Day Software goes from DAM-lite to DAM-heavy
Switzerland-based Web CMS vendor Day Software has always prided itself on offering customers additional capabilities for managing image assets. Now the company has built up and rolled out a formal Digital Asset Management (DAM) product called "CQ DAM."
This raises an interesting question. What does it mean to manage media assets? As Web CMS Report readers know, most Web CMS tools can now bring relatively advanced capabilities for managing generic binary files (versioning, extended metadata, workflow, WebDAV-based contribution, etc.). Same for many Document Management products. Some Web CMS products now also provide basic browser-based editing, scaling, and cropping of web images...if you dare.

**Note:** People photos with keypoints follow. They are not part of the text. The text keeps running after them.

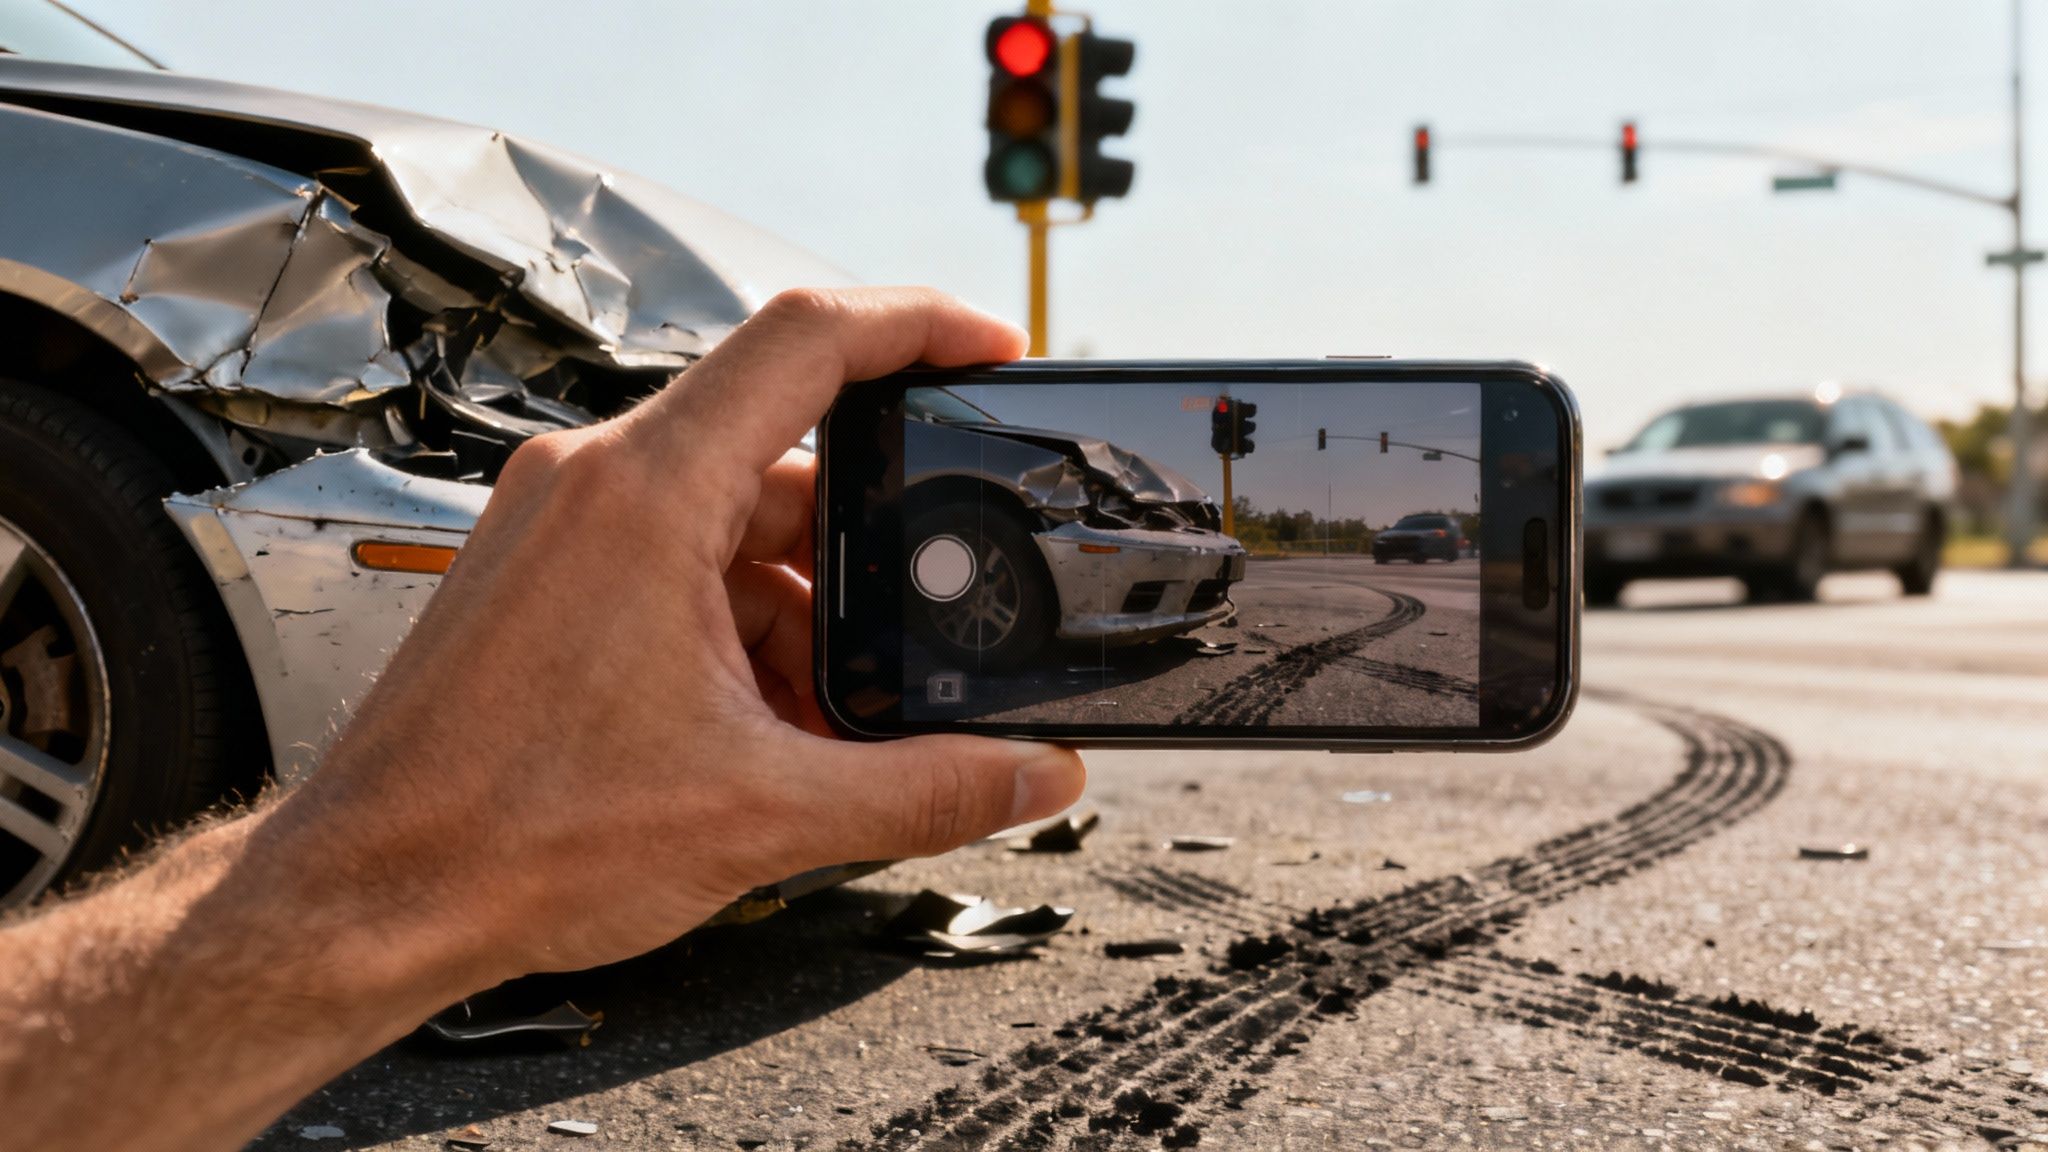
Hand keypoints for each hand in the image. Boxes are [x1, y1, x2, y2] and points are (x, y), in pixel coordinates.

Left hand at [264, 287, 1086, 986]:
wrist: (371, 898)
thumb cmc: (505, 837)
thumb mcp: (763, 815)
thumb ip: (926, 790)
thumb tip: (1031, 775)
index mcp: (645, 494)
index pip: (808, 339)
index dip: (920, 323)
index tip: (988, 346)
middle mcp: (593, 483)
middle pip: (785, 456)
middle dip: (868, 551)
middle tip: (918, 627)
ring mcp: (561, 526)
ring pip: (734, 521)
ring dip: (804, 607)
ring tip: (829, 718)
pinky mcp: (546, 575)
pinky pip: (680, 563)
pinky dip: (743, 627)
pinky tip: (766, 724)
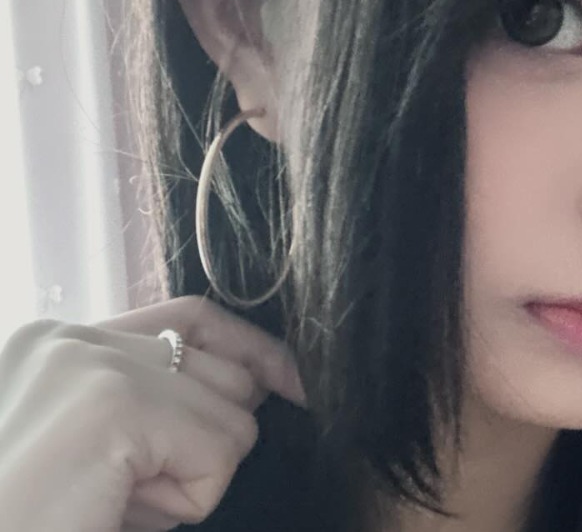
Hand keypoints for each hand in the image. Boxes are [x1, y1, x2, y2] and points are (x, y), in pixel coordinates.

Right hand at [0, 296, 305, 531]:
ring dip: (191, 477)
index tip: (292, 383)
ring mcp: (93, 365)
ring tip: (114, 499)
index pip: (189, 318)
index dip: (251, 348)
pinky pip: (219, 453)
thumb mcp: (99, 442)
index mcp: (57, 343)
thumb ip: (155, 399)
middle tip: (126, 486)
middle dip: (205, 440)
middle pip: (225, 369)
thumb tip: (257, 384)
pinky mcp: (115, 406)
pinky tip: (118, 508)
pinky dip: (189, 499)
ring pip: (232, 416)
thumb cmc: (41, 517)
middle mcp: (70, 338)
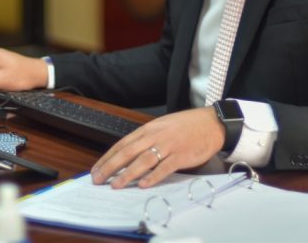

But true digital asset management as it is understood (and needed) by dedicated creative professionals is something else. With heavyweight DAM you start to see much higher levels of sophistication (and complexity -- which means cost, too), including watermarking, digital rights management, autoextraction, and plug-ins to specific desktop tools. I haven't yet looked closely at the Day solution, but it looks like, at least from a feature perspective, the company is transitioning from DAM lite to DAM heavy.
Day's flagship CQ product still focuses on Web Content Management, where its offering is comparatively advanced. Clearly they are counting on some customers needing similarly broad asset management capabilities as well. Doubtless some will. But I suspect most enterprise web teams would do well to start with the kind of DAM-lite services that existing repositories might provide, before going big-time here.
Just don't expect to see (or try to build) DAM-heavy services in a DAM-lite platform. The transition from simply versioning a video file to decomposing it into individual images and audio snippets is a very big step. Plan carefully before you take it.